Pre-purchase Examination

A pre-purchase examination by a qualified veterinarian is recommended to help assess the athletic ability, soundness, and conformation of the horse. Conformation and soundness affect the horse’s suitability for a specific purpose and influences its long-term usefulness. The horse should be balanced and sound, with relatively straight legs and free of serious structural abnormalities or health problems. The veterinarian will also examine the teeth, eyes, and general health and help determine its suitability for the intended purpose. The potential purchaser is responsible for the fees associated with a pre-purchase examination. Furthermore, consult with a veterinarian as to what tests will be conducted. Some additional tests such as radiographs, blood tests, ultrasound, and drug tests may be needed and should be specified.

Get it in Writing

When a suitable horse is selected, request a sales agreement (or lease agreement). The agreement should define the conditions of the sale, and protect the purchaser in the event of a later dispute. The agreement should identify the horse, the price, deposit – if required, method of payment and any other details, such as a trial period. A bill of sale, transfer of ownership, registration papers and any health certificates should be provided at the time of sale. Some states require brand inspections when horses are sold.

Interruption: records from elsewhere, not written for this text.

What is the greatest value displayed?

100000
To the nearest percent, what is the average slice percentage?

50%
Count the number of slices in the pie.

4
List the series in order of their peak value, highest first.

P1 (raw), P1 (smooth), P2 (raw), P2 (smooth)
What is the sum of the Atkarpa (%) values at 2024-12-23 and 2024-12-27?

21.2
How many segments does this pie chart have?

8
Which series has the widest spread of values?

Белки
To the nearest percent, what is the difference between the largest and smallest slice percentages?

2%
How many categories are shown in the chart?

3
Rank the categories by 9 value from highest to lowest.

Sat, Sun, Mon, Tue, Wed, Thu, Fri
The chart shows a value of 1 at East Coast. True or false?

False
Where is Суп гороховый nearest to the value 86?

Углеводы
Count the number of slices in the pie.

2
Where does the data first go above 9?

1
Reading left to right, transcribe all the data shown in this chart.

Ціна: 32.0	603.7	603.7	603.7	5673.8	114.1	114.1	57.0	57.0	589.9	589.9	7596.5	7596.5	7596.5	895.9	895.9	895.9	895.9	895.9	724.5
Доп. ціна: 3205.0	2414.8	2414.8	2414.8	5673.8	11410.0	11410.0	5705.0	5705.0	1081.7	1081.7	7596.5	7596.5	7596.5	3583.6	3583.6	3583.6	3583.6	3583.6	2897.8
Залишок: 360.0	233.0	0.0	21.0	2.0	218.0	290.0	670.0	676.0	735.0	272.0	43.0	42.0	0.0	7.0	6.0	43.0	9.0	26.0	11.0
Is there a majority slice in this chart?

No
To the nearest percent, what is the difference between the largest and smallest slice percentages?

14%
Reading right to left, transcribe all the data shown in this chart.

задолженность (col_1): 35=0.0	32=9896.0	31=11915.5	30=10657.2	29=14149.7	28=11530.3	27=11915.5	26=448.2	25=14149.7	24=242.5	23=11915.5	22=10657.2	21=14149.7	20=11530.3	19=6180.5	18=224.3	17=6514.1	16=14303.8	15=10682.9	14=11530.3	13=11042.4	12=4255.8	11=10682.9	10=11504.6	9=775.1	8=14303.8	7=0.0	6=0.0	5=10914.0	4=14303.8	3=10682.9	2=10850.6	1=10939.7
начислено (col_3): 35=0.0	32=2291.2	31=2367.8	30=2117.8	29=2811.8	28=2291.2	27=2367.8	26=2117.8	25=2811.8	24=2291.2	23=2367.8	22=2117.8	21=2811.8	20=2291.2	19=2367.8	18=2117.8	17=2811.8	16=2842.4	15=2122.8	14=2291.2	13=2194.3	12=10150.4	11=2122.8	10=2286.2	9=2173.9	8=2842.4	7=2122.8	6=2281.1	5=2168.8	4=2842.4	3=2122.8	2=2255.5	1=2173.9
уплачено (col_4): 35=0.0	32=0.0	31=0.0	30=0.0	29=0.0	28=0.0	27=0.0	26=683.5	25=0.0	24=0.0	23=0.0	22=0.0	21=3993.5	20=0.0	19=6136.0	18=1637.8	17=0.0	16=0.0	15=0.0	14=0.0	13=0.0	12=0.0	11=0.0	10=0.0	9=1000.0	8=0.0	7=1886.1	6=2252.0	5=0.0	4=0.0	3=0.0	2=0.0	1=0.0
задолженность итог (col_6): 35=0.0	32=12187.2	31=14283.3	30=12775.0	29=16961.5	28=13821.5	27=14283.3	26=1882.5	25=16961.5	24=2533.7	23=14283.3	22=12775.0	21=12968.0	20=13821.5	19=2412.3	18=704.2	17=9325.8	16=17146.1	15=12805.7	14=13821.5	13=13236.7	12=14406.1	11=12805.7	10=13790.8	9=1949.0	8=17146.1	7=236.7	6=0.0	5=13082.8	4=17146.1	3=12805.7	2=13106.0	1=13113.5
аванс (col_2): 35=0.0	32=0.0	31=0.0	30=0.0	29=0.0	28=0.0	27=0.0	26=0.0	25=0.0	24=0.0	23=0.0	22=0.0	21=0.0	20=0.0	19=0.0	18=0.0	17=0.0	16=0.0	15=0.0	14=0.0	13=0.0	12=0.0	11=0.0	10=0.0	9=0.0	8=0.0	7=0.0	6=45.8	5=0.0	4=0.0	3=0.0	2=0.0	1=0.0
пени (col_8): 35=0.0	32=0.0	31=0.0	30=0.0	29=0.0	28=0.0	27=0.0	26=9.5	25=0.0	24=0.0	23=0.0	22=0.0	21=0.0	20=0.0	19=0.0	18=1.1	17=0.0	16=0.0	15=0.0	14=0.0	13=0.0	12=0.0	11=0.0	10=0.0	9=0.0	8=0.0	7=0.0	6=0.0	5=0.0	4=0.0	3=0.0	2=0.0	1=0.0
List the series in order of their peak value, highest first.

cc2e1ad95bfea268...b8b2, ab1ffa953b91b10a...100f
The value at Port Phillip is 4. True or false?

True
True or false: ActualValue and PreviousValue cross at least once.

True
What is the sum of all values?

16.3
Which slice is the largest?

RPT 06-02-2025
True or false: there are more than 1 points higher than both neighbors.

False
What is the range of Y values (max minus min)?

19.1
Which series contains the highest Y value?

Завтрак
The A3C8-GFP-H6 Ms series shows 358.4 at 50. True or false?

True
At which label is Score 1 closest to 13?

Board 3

A lease agreement should address issues such as mortality, and who would make the decisions and bear the cost of major medical procedures (e.g. colic surgery). If a trial period is used, the conditions for the trial period should be specified in a written agreement. Written agreements that have been prepared by an attorney that is knowledgeable in the equine industry may also want to be considered.

Get Some Help

Finally, once the horse is found, get a qualified person to help teach how to safely handle, ride, use and care for it. Select a riding instructor or helper who has proper training and experience in working with youth or novice riders. Join a group such as 4-H, Pony Club, or a breed association to gain skills and knowledge that make having a horse an enjoyable experience. Ongoing instruction and appropriate supervision will help develop horsemanship skills and make this a rewarding lifelong experience.